Consider this: third-party account reps are salespeople first and foremost. Their jobs are to fill quotas, so, just because they’re ‘specialists’, that doesn’t mean they know your account better than you do. As with in-platform recommendations, any advice should be welcomed, considered, and carefully tested without being taken as the unshakeable truth
- Campaign Settings
Delve into the settings of any Google Ads campaign, and you’ll likely discover that you’re opted-in to features you probably didn’t know existed, which Google has quietly folded into the campaign creation process.
For example, did you know that all new campaigns are automatically opted-in to both Google Search Partners – more likely to serve low-quality impressions – and ‘presence or interest in’ location settings – meaning you can serve ads anywhere in the world, provided a user is ‘interested in’ your included location? This can lead to inaccurate targeting and wasted spend on traffic from outside of your selected countries or regions.
There’s also now a ‘broad match keywords’ feature in the settings, to turn all of your keywords to broad match in one click, irrespective of performance; for accounts with tightly-controlled keyword lists, this could be extremely damaging, driving your avg. CPC sky-high without delivering the same uplift in traffic. This setting also deletes your existing keywords, rather than pausing them, and adds new ones. Campaign settings is certainly an odd place to add something related to keywords, but the point here is for Google to increase adoption rates of broad match with as little friction as possible – again, whether that benefits you or not.

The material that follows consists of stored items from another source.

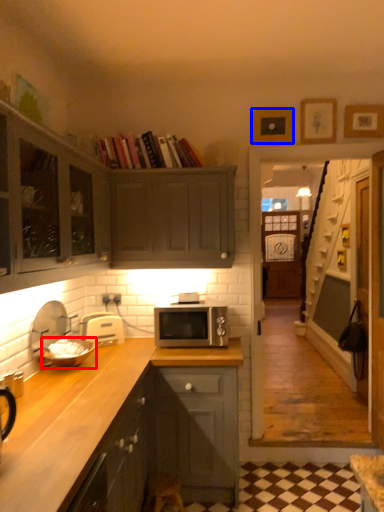
Question: Which object is closer to the camera taking this photo, appliance (highlighted by a red box) or picture frame (highlighted by a blue box)?

Choices:
 (A) appliance
 (B) picture frame

Answer: (A)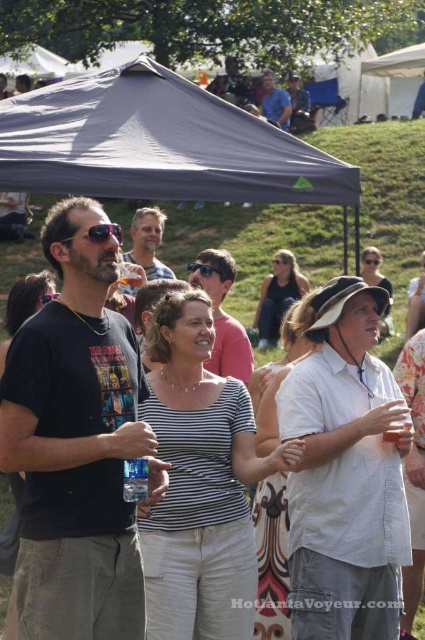
Question: From the image, what is the correct spatial relationship of white cotton shirt at center in relation to white canvas tent at upper center?

Choices:
 (A) above
 (B) below

Answer: (B)

Question: Considering the real-world distances, which object is farthest from the black plastic sunglasses at center?

Choices:
 (A) matte black sunglasses at center
 (B) white cotton shirt at center

Answer: (A)

Question: Is dark gray fabric canopy at upper center further to camera compared to black plastic sunglasses at center?

Choices:
 (A) yes
 (B) no

Answer: (B)

Question: Is white cotton shirt at center to the left of white canvas tent at upper center from the viewer's perspective?

Choices:
 (A) yes
 (B) no

Answer: (A)

Question: Which point is farther to the camera?

Choices:
 (A) white cotton shirt at center
 (B) matte black sunglasses at center
 (C) black plastic sunglasses at center
 (D) white canvas tent at upper center

Answer: (D)

Question: Based on their relative distances, which object is nearer to the dark gray fabric canopy at upper center?

Choices:
 (A) white canvas tent at upper center
 (B) white cotton shirt at center
 (C) matte black sunglasses at center

Answer: (C)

Useful for: campaign settings should never be overlooked. This is where you can experiment with different bid strategies – with Google providing a suggestion if you need a starting point – adjust budgets & end dates, and apply brand exclusion lists.

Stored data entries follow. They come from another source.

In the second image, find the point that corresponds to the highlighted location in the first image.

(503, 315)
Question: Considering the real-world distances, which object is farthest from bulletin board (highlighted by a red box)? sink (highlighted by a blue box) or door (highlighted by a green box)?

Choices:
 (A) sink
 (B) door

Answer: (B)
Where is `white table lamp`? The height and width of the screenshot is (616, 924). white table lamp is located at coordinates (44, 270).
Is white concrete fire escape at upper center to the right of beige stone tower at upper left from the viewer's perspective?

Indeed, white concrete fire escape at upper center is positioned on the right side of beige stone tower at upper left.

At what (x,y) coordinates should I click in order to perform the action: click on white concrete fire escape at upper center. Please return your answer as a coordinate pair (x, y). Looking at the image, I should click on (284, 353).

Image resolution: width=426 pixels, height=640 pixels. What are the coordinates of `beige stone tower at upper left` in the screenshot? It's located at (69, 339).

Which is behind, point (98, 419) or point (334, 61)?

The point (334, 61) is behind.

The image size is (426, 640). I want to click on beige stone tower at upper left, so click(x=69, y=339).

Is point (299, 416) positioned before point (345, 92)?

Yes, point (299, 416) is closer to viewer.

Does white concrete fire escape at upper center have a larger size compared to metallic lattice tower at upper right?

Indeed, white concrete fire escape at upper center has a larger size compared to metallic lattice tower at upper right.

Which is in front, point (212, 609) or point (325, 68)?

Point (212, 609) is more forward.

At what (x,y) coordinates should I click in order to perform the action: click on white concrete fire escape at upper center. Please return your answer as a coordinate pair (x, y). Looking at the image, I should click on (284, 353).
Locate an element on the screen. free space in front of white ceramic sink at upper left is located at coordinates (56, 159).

Consider this: you may be opted-in to several features you don’t want, which are helping Google – by driving up your CPC – but not you. Test un-ticking some of those boxes (or vice-versa) and see what difference it makes to your campaign’s impressions, CPC or CTR.
And another thing…
All of this is without mentioning ‘account-level automated assets’ on Google (deliberately hidden away), auto-generated ad copy (sometimes auto-applied and often irrelevant) and misleading metrics like ‘optimisation score’ (which uses progress bars to gamify the adoption of both platforms’ recommendations). What to make of this myriad trickery? The bottom line is this: Google & Meta are two of the biggest companies in the world, with millions of investors globally. Their products are purposefully designed to drive revenue growth for their businesses, by pushing advertisers to spend more & do less, thereby increasing the value of both companies’ stock. This means that some of the daily frustrations faced by advertisers working with these platforms are, unfortunately, deliberate; they’re features, not bugs.
Ending On A Positive Note
This is not to say that Google & Meta Ads are awful and we should all boycott them. Both platforms have improved considerably in recent years to make painstaking tasks redundant for experienced advertisers and campaign setup easier for beginners, not to mention the continuous improvement in machine learning and the development of AI creative for advertisers without large in-house teams or agency support.
As advertisers – whether you’re new to paid media or have years of experience – it’s important that we move with the tide rather than against it, giving features a fair test rather than blindly dismissing them, but also thinking critically about Google & Meta’s recommendations, understanding why they might be pushing you to take an action, and considering whether they’re really to your business’s benefit – or to theirs.